My process for writing the Runner (Main) class was so much easier than I originally thought it would be. I googled how to write a “Main” class in C# and found it was fairly similar to Java except that it could not be called ‘Main’. The only things I double checked with google was StringBuilder and how to include the LinkedList structure in my code (using System.Collections.Generic;), and Visual Studio prompted the catch error (NotFiniteNumberException) so I didn’t even have to look that up since it automatically populated into my code.

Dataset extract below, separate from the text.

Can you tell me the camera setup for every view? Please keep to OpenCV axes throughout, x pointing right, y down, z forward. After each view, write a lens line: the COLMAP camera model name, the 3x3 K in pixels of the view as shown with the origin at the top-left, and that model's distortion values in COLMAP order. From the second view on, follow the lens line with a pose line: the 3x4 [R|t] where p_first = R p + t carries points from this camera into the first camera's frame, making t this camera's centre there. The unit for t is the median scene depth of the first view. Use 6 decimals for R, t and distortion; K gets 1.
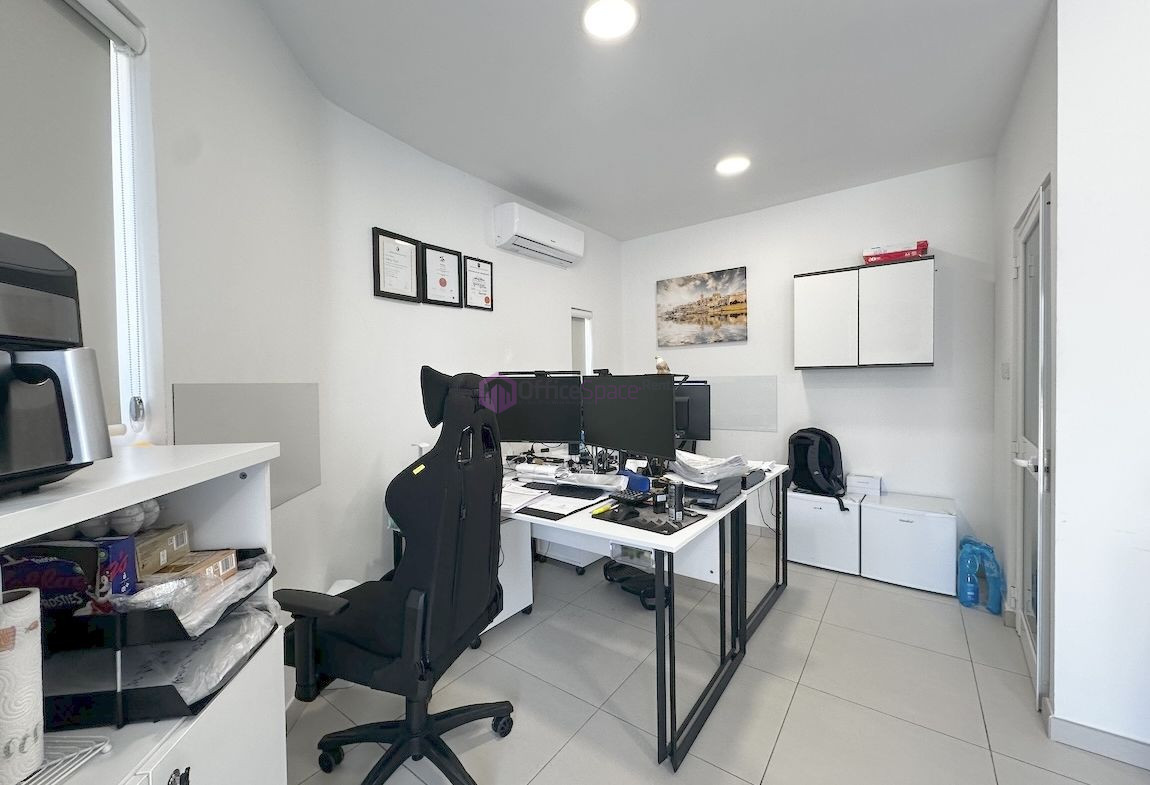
lens RADIAL K [[456.5, 0, 575.0], [0, 456.5, 392.5], [0, 0, 1]] dist [-0.003460, 0.000575]
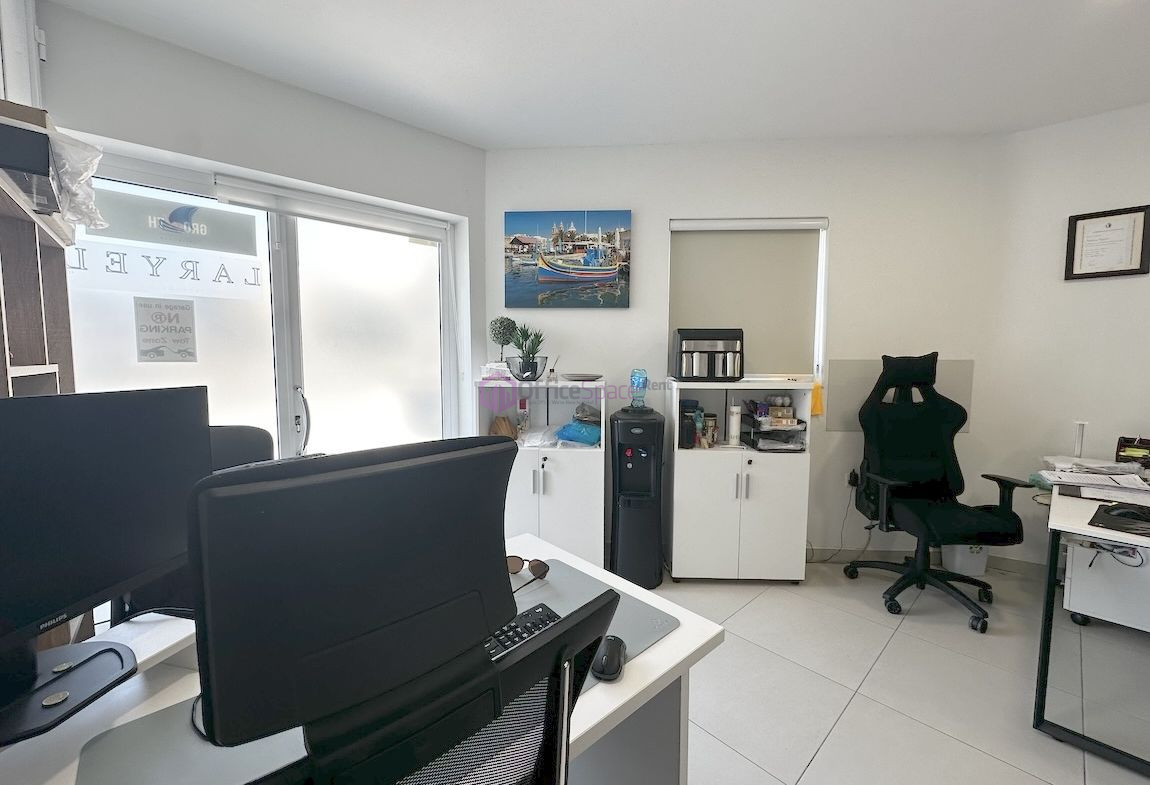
lens RADIAL K [[456.5, 0, 575.0], [0, 456.5, 392.5], [0, 0, 1]] dist [-0.003460, 0.000575]
pose [[-0.185496, 0.089687, -0.978544, 0.704545], [-0.024799, 0.995082, 0.095903, -0.017053], [0.982332, 0.042057, -0.182360, 0.048923]]
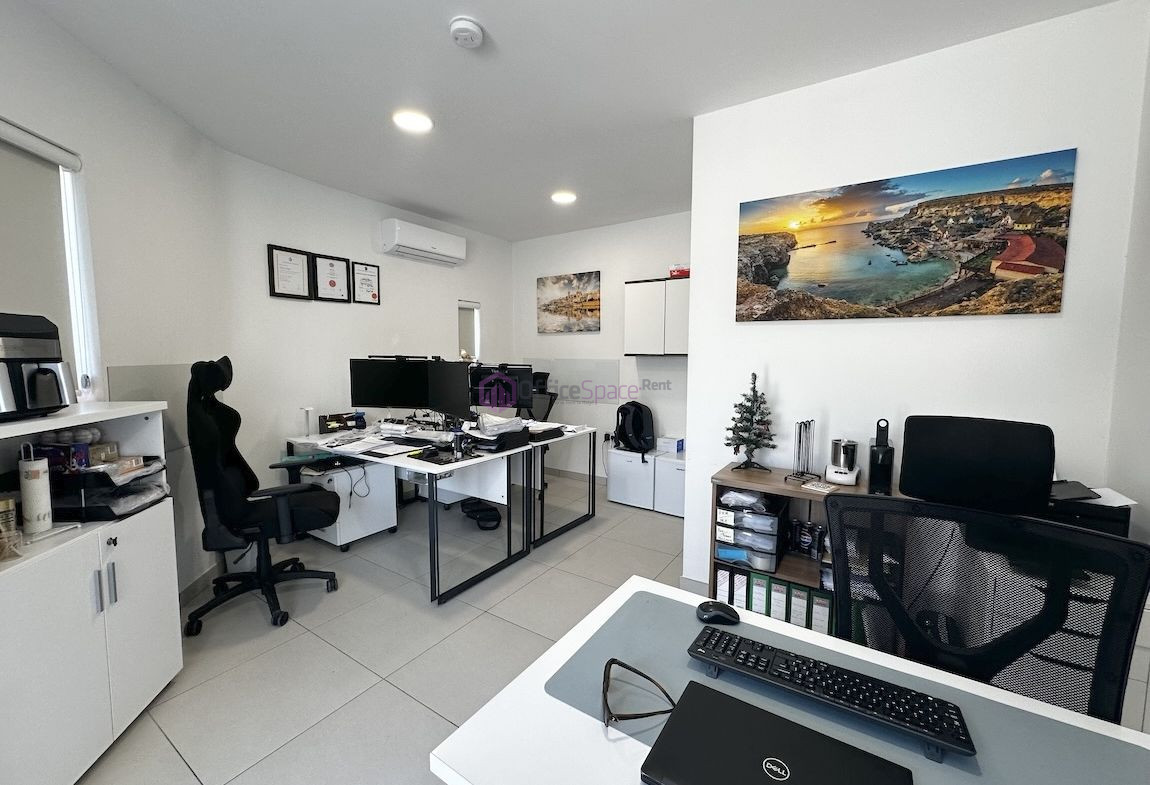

Originally I set maxLength to output.Last.Value.Length, but that did not do the spacing correctly in the for loop so I removed the loop without realizing it removed the right justified spacing. I asked Nick about it and he explained Count() and using System.Linq; so I changed my code to that to include the proper spacing in the output.

Step 7 [Test]

cmdln It works! I ran this after fixing all my errors and adding my comments, etc. I was really surprised by how simple it was to translate from Java to C#. I really like what I’ve seen so far of C# and look forward to learning more about it – anyting is better than C++ for me!